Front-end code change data

..............................

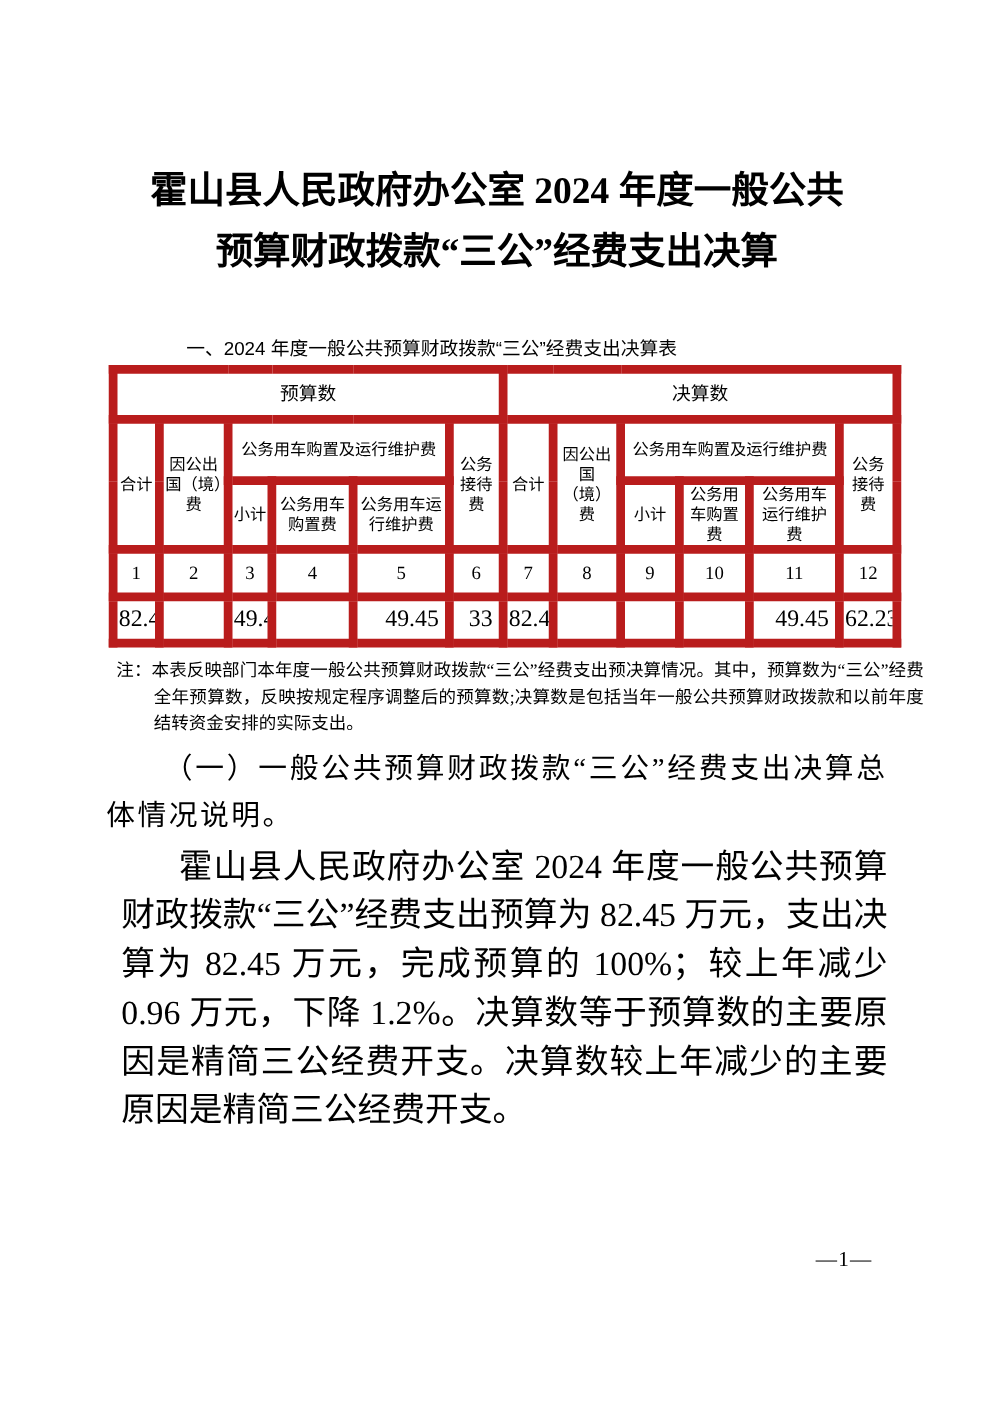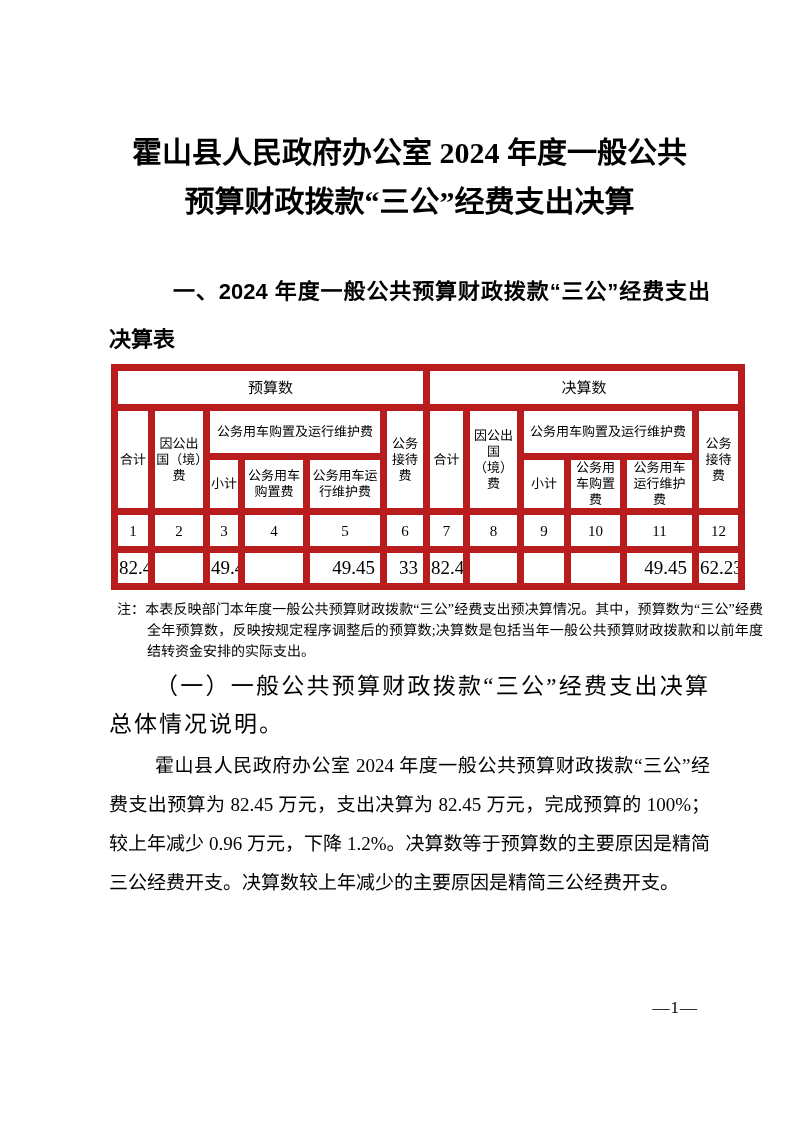--- a/index.html
+++ b/index.html
@@ -5,40 +5,39 @@
   html, body { margin: 0; padding: 0; background: #ffffff; }
   .page {
     position: relative;
     width: 793px;
     height: 1120px;
     background: #ffffff;
     color: #000000;
     font-family: "Liberation Serif", serif;
     overflow: hidden;
     box-sizing: border-box;
-    padding-left: 24px;
   }
   .content { padding: 0 83px 0 85px; }
 
   .doc-title {
     margin: 128px 0 0 0;
     text-align: center;
     font-weight: 700;
     font-size: 30px;
     line-height: 49px;
     font-family: "Liberation Serif", serif;
   }
   .doc-title .t-line { display: block; }
 
   .sec-heading {
     margin: 42px 0 0 0;
-    font-weight: 700;
+    font-weight: 400;
     font-family: "Liberation Sans", sans-serif;
-    font-size: 22px;
-    line-height: 48px;
+    font-size: 15px;
+    line-height: 24px;
     text-indent: 64px;
     text-align: justify;
   }
 
   .unit-note {
     margin-top: 2px;
     text-align: right;
     font-size: 14px;
     line-height: 16px;
     letter-spacing: 1px;
@@ -84,22 +83,22 @@
     margin-top: 6px;
     font-size: 23px;
     line-height: 38px;
     letter-spacing: 2px;
     text-indent: 46px;
     text-align: justify;
     font-weight: 400;
   }
 
   .body-para {
-    margin: 2px 0 0 0;
-    font-size: 19px;
+    margin: 2px 0 0 12px;
+    font-size: 27px;
     line-height: 39px;
     text-indent: 46px;
     text-align: justify;
   }
 
   .page-number {
     position: absolute;
     top: 998px;
     right: 95px;
     font-size: 17px;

..............................

Problem details:
Return only the lines running from the top of the data to the line that holds "line-height: 49px;". Include both of those lines, but skip the pictures.

Response box:
--- a/index.html
+++ b/index.html
@@ -5,40 +5,39 @@
   html, body { margin: 0; padding: 0; background: #ffffff; }
   .page {
     position: relative;
     width: 793px;
     height: 1120px;
     background: #ffffff;
     color: #000000;
     font-family: "Liberation Serif", serif;
     overflow: hidden;
     box-sizing: border-box;
-    padding-left: 24px;
   }
   .content { padding: 0 83px 0 85px; }
 
   .doc-title {
     margin: 128px 0 0 0;
     text-align: center;
     font-weight: 700;
     font-size: 30px;
     line-height: 49px;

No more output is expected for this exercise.